Exact duplicates of the lines from the top of the data through the line containing "СКИДКА 15% НА ВСЮ ЛИНЕЙКУ" are needed, with every picture left out.

Start of Input records

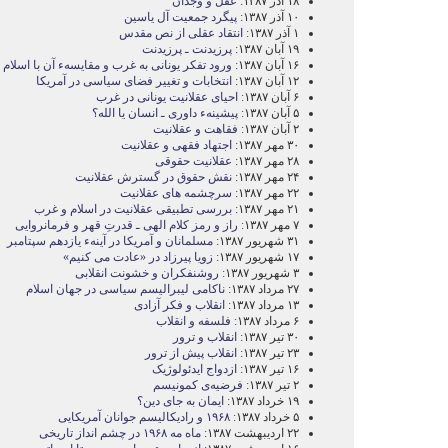
۱۸ آذر ۱۳۸۷:
عقل و وجدان
۱۰ آذر ۱۳۸۷:
پيگرد جمعيت آل‌ ياسين
۱ آذر ۱۳۸۷:
انتقاد عقلی از نص مقدس
۱۹ آبان ۱۳۸۷:
پرزيدنت ـ پرزيدنت
۱۶ آبان ۱۳۸۷:
ورود تفکر يونانی به غرب و مقايسهء آن با اسلام
۱۲ آبان ۱۳۸۷:
انتخابات و تغيير فضای سياسی در آمريکا
۶ آبان ۱۳۸۷:
احيای عقلانيت يونانی در غرب
۵ آبان ۱۳۸۷:
پيشينهء داوری ـ انسان يا الله؟
۲ آبان ۱۳۸۷:
فقاهت و عقلانيت
۳۰ مهر ۱۳۸۷:
اجتهاد فقهی و عقلانيت
۲۸ مهر ۱۳۸۷:
عقلانيت حقوقی
۲۴ مهر ۱۳۸۷:
نقش حقوق در گسترش عقلانيت
۲۲ مهر ۱۳۸۷:
سرچشمه های عقلانيت
۲۱ مهر ۱۳۸۷:
بررسی تطبيقی عقلانيت در اسلام و غرب
۷ مهر ۱۳۸۷:
راز و رمز کلام الهی ـ قدرتِ قهر و فرمانروايی
۳۱ شهریور ۱۳۸۷:
مسلمانان و آمريکا در آينهء يازدهم سپتامبر
۱۷ شهریور ۱۳۸۷:
زويا پيرزاد در «عادت می کنيم»
۳ شهریور ۱۳۸۷:
روشنفکران و خشونت انقلابی
۲۷ مرداد ۱۳۸۷:
ناکامی ليبراليسم سياسی در جهان اسلام
۱۳ مرداد ۱۳۸۷:
انقلاب و فکر آزادی
۶ مرداد ۱۳۸۷:
فلسفه و انقلاب
۳۰ تیر ۱۳۸۷:
انقلاب و ترور
۲۳ تیر ۱۳۸۷:
انقلاب پيش از ترور
۱۶ تیر ۱۳۸۷:
ازدواج ايدئولوژيک
۲ تیر ۱۳۸۷:
فرضيه‌ی کمونيسم
۱۹ خرداد ۱۳۸۷:
ايمان به جای دين؟
۵ خرداد ۱۳۸۷:
۱۹۶۸ و راديکاليسم جوانان آمريکايی
۲۲ اردیبهشت ۱۳۸۷:
ماه مه ۱۹۶۸ در چشم انداز تاريخی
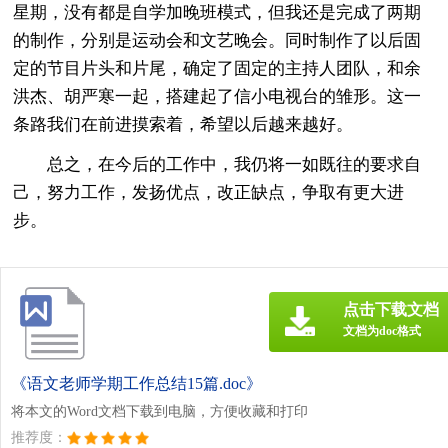
星期，没有都是自学加晚班模式，但我还是完成了两期
的制作，分别是运动会和文艺晚会。同时制作了以后固
定的节目片头和片尾，确定了固定的主持人团队，和余
洪杰、胡严寒一起，搭建起了信小电视台的雏形。这一
条路我们在前进摸索着，希望以后越来越好。
总之，在今后的工作中，我仍将一如既往的要求自
己，努力工作，发扬优点，改正缺点，争取有更大进
步。
点击下载文档
文档为doc格式
《语文老师学期工作总结15篇.doc》
将本文的Word文档下载到电脑，方便收藏和打印
推荐度：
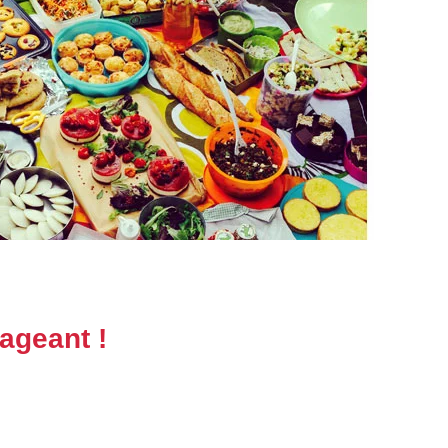
ageant !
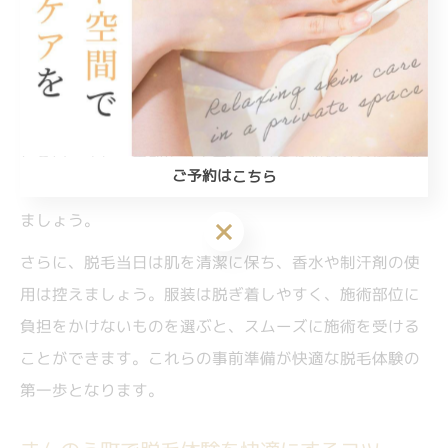
ニューやサロン選びが変わります。
次に、施術前の肌状態を整えることも大切です。日焼け
や炎症がある場合は、施術を断られることがあるため、
1週間前からは紫外線対策を徹底し、保湿も心がけてく
ださい。また、事前にシェービングを求められる場合が
ご予約はこちら
多いため、スタッフの指示に従い正しく自己処理を行い
ましょう。
ご予約はこちら
さらに、脱毛当日は肌を清潔に保ち、香水や制汗剤の使
用は控えましょう。服装は脱ぎ着しやすく、施術部位に
負担をかけないものを選ぶと、スムーズに施術を受ける
ことができます。これらの事前準備が快適な脱毛体験の
第一歩となります。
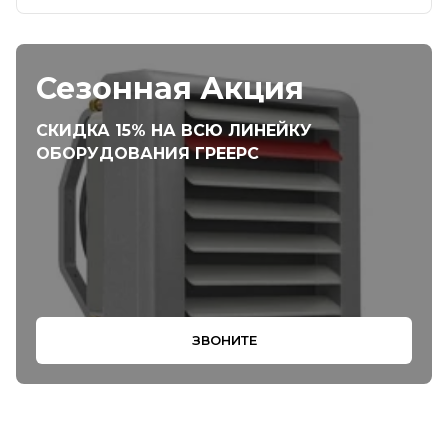
Сезонная Акция
СКИДКА 15% НА ВСЮ ЛИНЕЙКУ
ОБОРУДОВАНИЯ ГРЕЕРС
ЗВОНИТЕ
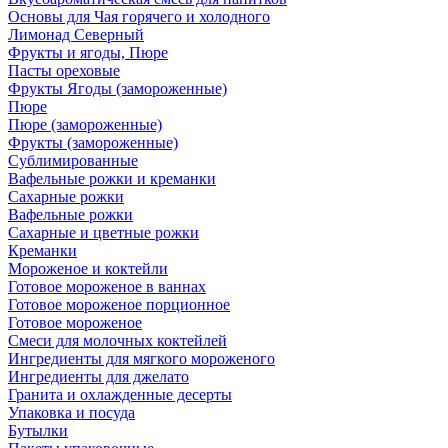
Основы для Чая горячего и холодного
Лимонад Северный
Фрукты и ягоды, Пюре
Пасты ореховые
Фрукты Ягоды (замороженные)
Пюре
Пюре (замороженные)
Фрукты (замороженные)
Сублимированные
Вафельные рожки и креманки
Сахарные рожки
Вафельные рожки
Сахарные и цветные рожки
Креманки
Мороженое и коктейли
Готовое мороженое в ваннах
Готовое мороженое порционное
Готовое мороженое
Смеси для молочных коктейлей
Ингредиенты для мягкого мороженого
Ингредиенты для джелато
Гранита и охлажденные десерты
Упаковка и посуда
Бутылки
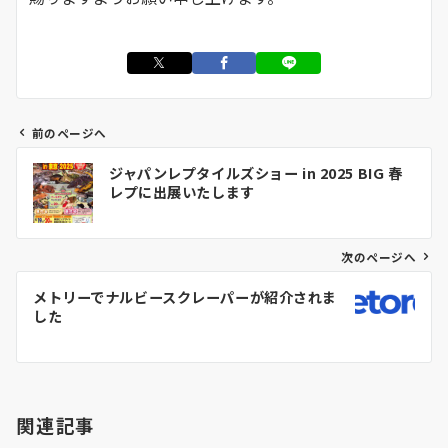
前のページへ
投
ジャパンレプタイルズショー in 2025 BIG 春
稿
レプに出展いたします
ナ
ビ
ゲ
次のページへ
ー
メトリーでナルビースクレーパーが紹介されま
シ
した
ョ
ン
関連記事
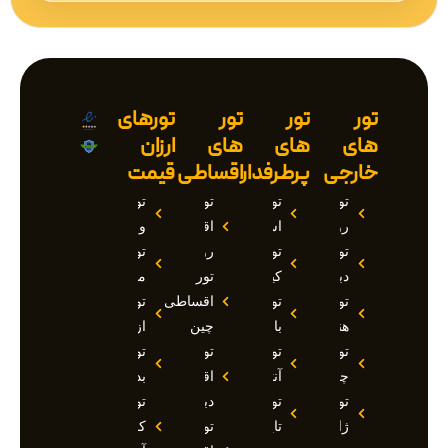
تور
تور
تور
تورهای
های
های
های
ارزان
خارجی
پرطرفدار
اقساطی
قیمت
تور
تور
تور
تور
روسیه
استانبول
اقساطی
وان
تور
تور
روسیه
تور
دبی
کیش
تور
مارماریس
تور
تور
اقساطی
تور
هند
بالی
چین
ازمیر
تور
تور
تور
تور
چین
آنتالیا
اقساطی
بدروم
تور
تور
دبی
تور
ژاپن
تایلند
تور
کوش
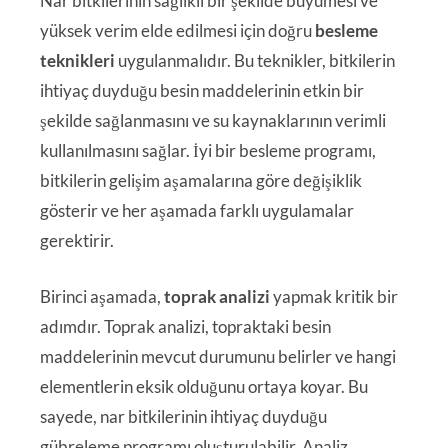
Nar bitkilerinin sağlıklı bir şekilde büyümesi ve
yüksek verim elde edilmesi için doğru
besleme
teknikleri
uygulanmalıdır. Bu teknikler, bitkilerin
ihtiyaç duyduğu besin maddelerinin etkin bir
şekilde sağlanmasını ve su kaynaklarının verimli
kullanılmasını sağlar. İyi bir besleme programı,
bitkilerin gelişim aşamalarına göre değişiklik
gösterir ve her aşamada farklı uygulamalar
gerektirir.
Birinci aşamada,
toprak analizi
yapmak kritik bir
adımdır. Toprak analizi, topraktaki besin
maddelerinin mevcut durumunu belirler ve hangi
elementlerin eksik olduğunu ortaya koyar. Bu
sayede, nar bitkilerinin ihtiyaç duyduğu
gübreleme programı oluşturulabilir. Analiz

End of Input records

**Final answer**.
۱۸ آذر ۱۳۸۷:
عقل و وجدان
۱۰ آذر ۱۳۸۷:
پيگرد جمعيت آل‌ ياسين
۱ آذر ۱۳۸۷:
انتقاد عقلی از نص مقدس
۱۹ آبان ۱۳۸۷:
پرزيدنت ـ پرزيدنت
۱۶ آبان ۱۳۸۷:
ورود تفکر يونانی به غرب و مقايسهء آن با اسلام
۱۲ آبان ۱۳۸۷:
انتخابات و تغيير فضای سياسی در آمريکا
۶ آبان ۱۳۸۷:
احيای عقلانيت يونانی در غرب
۵ آبان ۱۳۸۷:
پيشينهء داوری ـ انسان يا الله؟
۲ آبان ۱۳۸۷:
فقاهت و عقلانيت
۳۰ مهر ۱۳۸۷:
اجتهاد فقهی و عقلانيت
۲۸ مهر ۱۳۸۷:
عقلانيت حقوقی
۲۴ مهر ۱۳۸۷:
نقش حقوق در گسترش عقلانيت
۲۲ مهر ۱۳۸۷:
سرچشمه های عقلانيت
۲۱ مهر ۱۳۸۷:
بررسی تطبيقی عقلانيت در اسلام و غرب
۷ مهر ۱۳۸۷:
راز و رمز کلام الهی ـ قدرتِ قهر و فرمانروايی
۳۱ شهریور ۱۳۸۷:
مسلمانان و آمريکا در آينهء يازدهم سپتامبر
۱۷ شهریور ۱۳۸۷:
زويا پيرزاد در «عادت می کنيم»
۳ شهریور ۱۳۸۷:
روشنفکران و خشونت انقلابی
۲۷ مرداد ۱۳۸۷:
ناکامی ليبراليسم سياسی در جهان اسلام
۱۳ مرداد ۱۳۸۷:
انقلاب و فکر آزادی
۶ مرداد ۱۳۸۷:
فلسفه و انقلاب
۳۰ تیر ۱۳۸۷:
انقلاب و ترور
۲۳ تیر ۱۳۸۷:
انقلاب پيش از ترور
۱۶ تیر ۱۳۸۷:
ازدواج ايدئولوژيک
۲ تیر ۱۳۸۷:
فرضيه‌ی کمونيسم
۱۹ خرداد ۱۳۸۷:
ايمان به جای دين؟
۵ خرداد ۱۳۸۷:
۱۹۶۸ و راديکاليسم جوانان آمريکايی
۲۲ اردیبهشت ۱۳۸۷:
ماه مه ۱۹۶۸ در چشم انداز تاريخی
星期，没有都是自学加晚班模式，但我还是完成了两期
的制作，分别是运动会和文艺晚会。同时制作了以后固
定的节目片头和片尾，确定了固定的主持人团队，和余
洪杰、胡严寒一起，搭建起了信小电视台的雏形。这一
条路我们在前进摸索着，希望以后越来越好。
总之，在今后的工作中，我仍将一如既往的要求自
己，努力工作，发扬优点，改正缺点，争取有更大进
步。
点击下载文档
文档为doc格式
《语文老师学期工作总结15篇.doc》
将本文的Word文档下载到电脑，方便收藏和打印
推荐度：
ageant !
ニューやサロン選びが変わります。
次に、施術前の肌状態を整えることも大切です。日焼け
や炎症がある場合は、施術を断られることがあるため、
1週間前からは紫外線対策を徹底し、保湿も心がけてく
ださい。また、事前にシェービングを求められる場合が
ご予約はこちら
多いため、スタッフの指示に従い正しく自己処理を行い
ましょう。
ご予約はこちら
さらに、脱毛当日は肌を清潔に保ち、香水や制汗剤の使
用は控えましょう。服装は脱ぎ着しやすく、施術部位に
負担をかけないものを選ぶと、スムーズに施術を受ける
ことができます。これらの事前準備が快適な脱毛体験の
第一歩となります。
Сезонная Акция
СКИДКА 15% НА ВСЮ ЛИНЕЙКУ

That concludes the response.